Hombres
Los hombres no son únicos. Las mujeres ya participan en la fiesta, son la fiesta dentro de la fiesta. Verlas tocar, saltar, jugar; verlas andar, marchar, correr...
Resuena todavía el largo eco de los tambores. La fiesta va demorándose con lentitud sabia, a la alegría se le suma la fatiga, tras el ... ejercicio de recorrer las calles de la ciudad, engalanadas para esta ocasión trascendente. La noche ha encerrado a la luna, para que no se asuste, y ella se escapa por una ventana entreabierta a la plaza y corre detrás de trompetas, charangas y canciones inocentes. Se sale de ahí cuando es otro día, temiendo al abismo de las horas que caen con soltura, como si bailasen en la intemperie un vals leve. El aire nuevo sabe a miel, azúcar y caramelo. La dureza del tiempo acompaña a la suavidad del ambiente; del mar llega una brisa alegre. Nadie es igual tras haber visitado las islas de la ciudad, sin haber naufragado, o solamente a medias, como hacían los antiguos héroes. En el jardín de la mañana el sueño riega sus flores, abiertas para la ocasión.
Los hombres no son únicos, han perdido importancia, prestigio, renombre y fama. La calma, no; el valor se le supone; espejo son de una sombra que se cierne, flaca y enjuta, sobre los rincones atávicos y característicos. Las mujeres participan en la fiesta; las mujeres son la fiesta dentro de la fiesta, un imperio dentro de otro imperio, potencia que se desarrolla, potencia que se impulsa, potencia que se yergue sobre las demás. Verlas tocar, saltar, jugar; verlas andar, marchar, correr; verlas hablar en voz alta, cantar, perorar, es asistir a un cambio de función y de funciones. Son, no sólo están. Son la fuente donde se vierten las muchas aguas que trae el presente, los arroyos que, en el futuro, sin antes agostarse, irán a la mar de la esperanza y de la cordialidad temprana. Son la música que no calla, el silencio que se rompe, la luz que se eleva sobre el atardecer de las cosas, la luz que acompaña desde el amanecer hasta el ocaso, la sencilla llama de una vela que, a veces, provoca incendios, no siempre deseados.

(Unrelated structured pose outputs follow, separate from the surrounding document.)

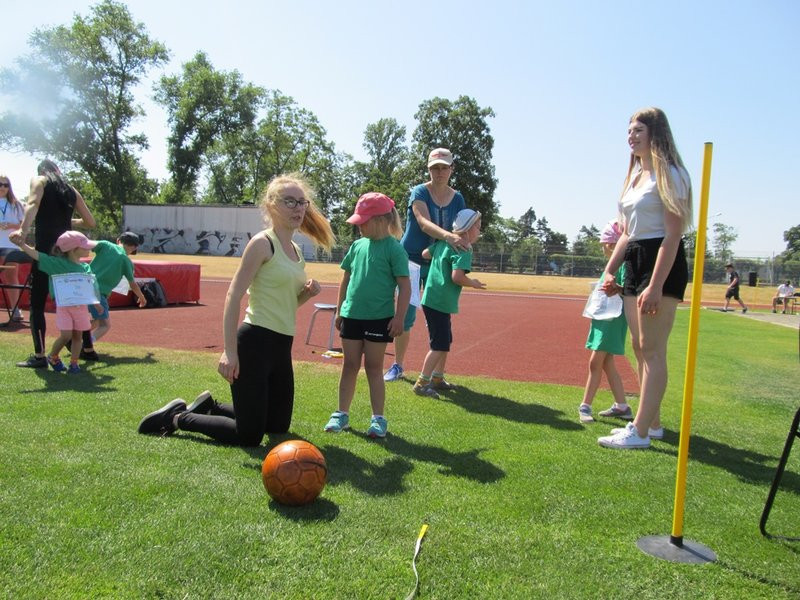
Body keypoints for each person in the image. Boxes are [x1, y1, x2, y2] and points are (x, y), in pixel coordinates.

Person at [137, 173, 335, 444]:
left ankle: (211, 407)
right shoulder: (262, 244)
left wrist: (306, 295)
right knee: (250, 435)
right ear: (271, 204)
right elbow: (233, 295)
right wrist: (229, 352)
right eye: (290, 202)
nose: (299, 208)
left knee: (277, 425)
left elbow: (286, 305)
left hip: (281, 346)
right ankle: (177, 418)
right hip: (254, 342)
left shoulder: (296, 251)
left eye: (302, 202)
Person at [597, 107, 692, 450]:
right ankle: (652, 423)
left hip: (661, 261)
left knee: (652, 350)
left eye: (638, 130)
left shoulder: (672, 174)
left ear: (656, 133)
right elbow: (626, 233)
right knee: (639, 347)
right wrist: (610, 270)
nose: (631, 136)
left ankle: (638, 431)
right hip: (635, 259)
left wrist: (655, 284)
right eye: (629, 131)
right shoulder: (634, 178)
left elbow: (672, 234)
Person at [324, 193, 411, 438]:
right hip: (352, 316)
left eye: (363, 221)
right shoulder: (357, 246)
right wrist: (341, 310)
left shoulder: (394, 249)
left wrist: (399, 317)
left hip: (379, 318)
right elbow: (346, 278)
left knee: (374, 367)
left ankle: (378, 419)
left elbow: (405, 286)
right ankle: (341, 414)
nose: (359, 226)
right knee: (349, 366)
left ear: (382, 219)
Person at [383, 148, 469, 383]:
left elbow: (461, 227)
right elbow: (422, 222)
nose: (439, 172)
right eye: (435, 167)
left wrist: (461, 243)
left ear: (451, 169)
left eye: (444, 167)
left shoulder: (458, 197)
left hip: (438, 263)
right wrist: (449, 237)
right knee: (405, 314)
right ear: (429, 169)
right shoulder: (419, 191)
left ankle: (438, 375)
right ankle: (398, 365)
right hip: (410, 260)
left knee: (441, 315)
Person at [13, 159, 95, 368]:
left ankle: (40, 355)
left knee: (37, 303)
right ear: (58, 170)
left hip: (46, 249)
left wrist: (23, 231)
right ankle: (86, 348)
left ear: (41, 171)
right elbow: (90, 222)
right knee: (78, 298)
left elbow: (33, 204)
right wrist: (67, 221)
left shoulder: (39, 180)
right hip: (67, 253)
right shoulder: (70, 189)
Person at [412, 208, 486, 398]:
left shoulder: (444, 242)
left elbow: (425, 253)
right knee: (439, 345)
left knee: (444, 341)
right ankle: (422, 382)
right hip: (440, 302)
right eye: (478, 227)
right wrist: (473, 283)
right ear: (468, 229)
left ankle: (437, 378)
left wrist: (442, 245)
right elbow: (457, 277)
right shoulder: (464, 249)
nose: (480, 230)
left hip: (431, 298)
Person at [10, 231, 101, 374]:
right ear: (72, 249)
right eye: (84, 246)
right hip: (64, 308)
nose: (89, 249)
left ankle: (74, 363)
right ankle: (53, 356)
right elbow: (39, 256)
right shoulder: (57, 264)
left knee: (78, 336)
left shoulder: (85, 268)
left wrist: (96, 304)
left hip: (81, 309)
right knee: (66, 336)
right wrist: (22, 244)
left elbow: (89, 288)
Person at [580, 220, 633, 422]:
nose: (603, 248)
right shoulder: (612, 266)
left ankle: (585, 406)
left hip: (613, 318)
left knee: (595, 362)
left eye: (604, 244)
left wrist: (616, 288)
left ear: (612, 245)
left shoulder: (622, 265)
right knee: (606, 362)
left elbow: (629, 290)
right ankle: (622, 405)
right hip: (603, 317)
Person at [76, 232, 148, 360]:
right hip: (98, 292)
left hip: (84, 286)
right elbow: (133, 284)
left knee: (97, 320)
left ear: (118, 240)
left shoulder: (105, 245)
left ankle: (74, 337)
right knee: (105, 325)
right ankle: (85, 345)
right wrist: (142, 297)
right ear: (134, 247)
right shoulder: (126, 261)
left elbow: (86, 244)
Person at [0, 174, 26, 321]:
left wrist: (10, 226)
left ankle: (15, 309)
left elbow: (24, 225)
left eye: (6, 185)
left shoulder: (16, 204)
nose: (3, 187)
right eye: (0, 184)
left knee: (11, 277)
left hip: (11, 245)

Y están algunos atribulados, sumidos en la mayor de las perplejidades. El mundo cambia de rumbo y no da explicaciones. Pero siguen en su sitio el cauce del río, las avenidas agitadas por el viento, las aceras rociadas de noche y perfumadas de día, los escaparates, modelos de la realidad mercantil, parpadeando, emitiendo señales que todos comprenden. Hay signos y signos, quien quiera entender que entienda; quien no, que prosiga su camino, que la fiesta es de todos, mientras los corazones sigan latiendo al ritmo del tambor y de la trompeta.